§ **The task**
Skip the images and return the records below exactly.

━━━━━ Supplied records

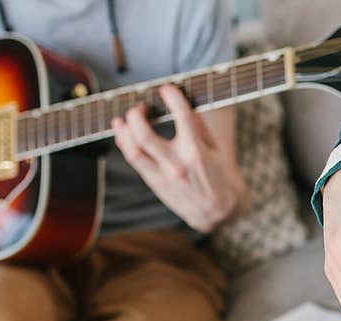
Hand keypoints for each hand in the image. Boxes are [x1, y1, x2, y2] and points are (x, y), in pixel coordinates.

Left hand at [112, 84, 246, 232]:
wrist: (216, 211)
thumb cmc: (217, 176)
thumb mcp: (215, 150)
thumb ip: (198, 127)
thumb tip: (180, 104)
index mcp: (197, 152)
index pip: (182, 117)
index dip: (172, 97)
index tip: (166, 89)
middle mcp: (178, 164)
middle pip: (144, 134)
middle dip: (136, 114)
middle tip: (141, 107)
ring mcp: (164, 175)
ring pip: (132, 150)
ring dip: (124, 130)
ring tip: (123, 119)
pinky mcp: (155, 183)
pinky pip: (134, 160)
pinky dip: (125, 143)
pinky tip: (124, 133)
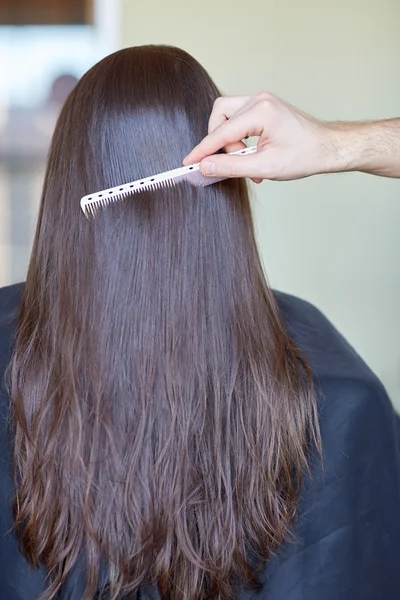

━━━━━━━━━━

§ **Response**
Hand keypoints for each hand in the image. Boxes are [x1, y1, x2, y2] and points are (x, y), in pixel coordinates.

Left hand at [112, 84, 246, 232]:
wrist: (216, 211)
thumb cmc: (217, 176)
thumb mcp: (215, 150)
thumb ip: (198, 127)
thumb tip: (180, 104)
index mcp: (197, 152)
index pip: (182, 117)
index dip: (172, 97)
index tip: (166, 89)
middle mcp: (178, 164)
middle pip: (144, 134)
middle dip: (136, 114)
middle tip: (141, 107)
ring mcp: (164, 175)
ring pip: (132, 150)
ring dip: (124, 130)
ring tip: (123, 119)
pinky mcp: (155, 183)
pinky pip: (134, 160)
pinky dip: (125, 143)
pinky tip: (124, 133)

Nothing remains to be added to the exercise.